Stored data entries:

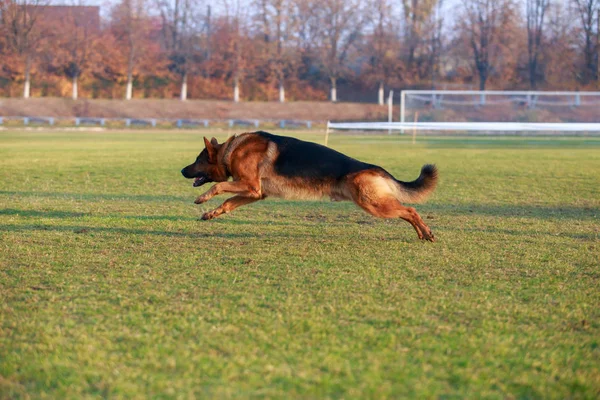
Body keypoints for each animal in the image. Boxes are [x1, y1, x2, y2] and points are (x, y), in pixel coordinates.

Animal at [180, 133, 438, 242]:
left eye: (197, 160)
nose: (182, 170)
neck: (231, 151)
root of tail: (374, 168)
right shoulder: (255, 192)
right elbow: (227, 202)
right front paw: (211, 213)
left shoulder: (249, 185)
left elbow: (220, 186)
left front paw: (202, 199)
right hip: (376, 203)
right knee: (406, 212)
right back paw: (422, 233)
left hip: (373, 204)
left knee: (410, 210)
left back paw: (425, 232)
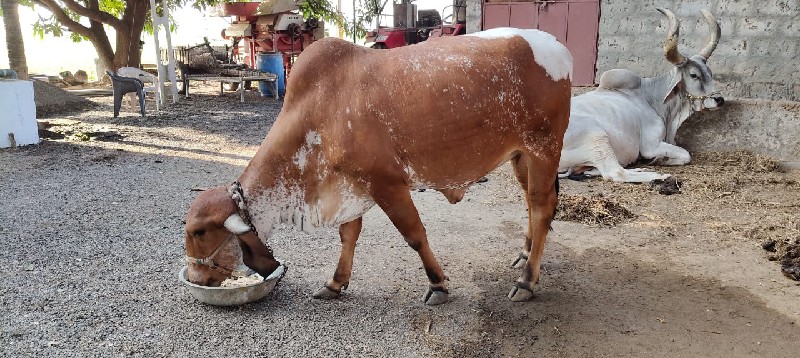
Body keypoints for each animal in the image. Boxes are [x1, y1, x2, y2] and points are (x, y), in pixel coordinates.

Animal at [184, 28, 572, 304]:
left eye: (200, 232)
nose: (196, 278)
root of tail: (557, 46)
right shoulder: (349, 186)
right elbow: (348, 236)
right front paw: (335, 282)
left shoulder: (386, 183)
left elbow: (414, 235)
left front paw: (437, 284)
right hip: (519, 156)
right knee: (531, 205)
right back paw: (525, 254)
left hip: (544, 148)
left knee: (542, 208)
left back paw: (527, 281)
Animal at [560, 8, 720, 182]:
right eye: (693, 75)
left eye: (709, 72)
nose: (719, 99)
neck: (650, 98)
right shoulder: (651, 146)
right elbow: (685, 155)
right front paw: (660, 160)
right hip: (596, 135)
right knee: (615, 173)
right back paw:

**What is needed**:
Your answer should consist of the lines from the line with "right knee: (531, 205)" through the last line of the data, set down exactly, both included.

**Output**:
right knee: (531, 205)
right back paw: (525, 254)
left hip: (544, 148)
left knee: (542, 208)
left back paw: (527, 281)
Animal at [560, 8, 720, 182]:
right eye: (693, 75)
left eye: (709, 72)
nose: (719, 99)
neck: (650, 98)
right shoulder: (651, 146)
right elbow: (685, 155)
right front paw: (660, 160)
right hip: (596, 135)
right knee: (615, 173)
right back paw:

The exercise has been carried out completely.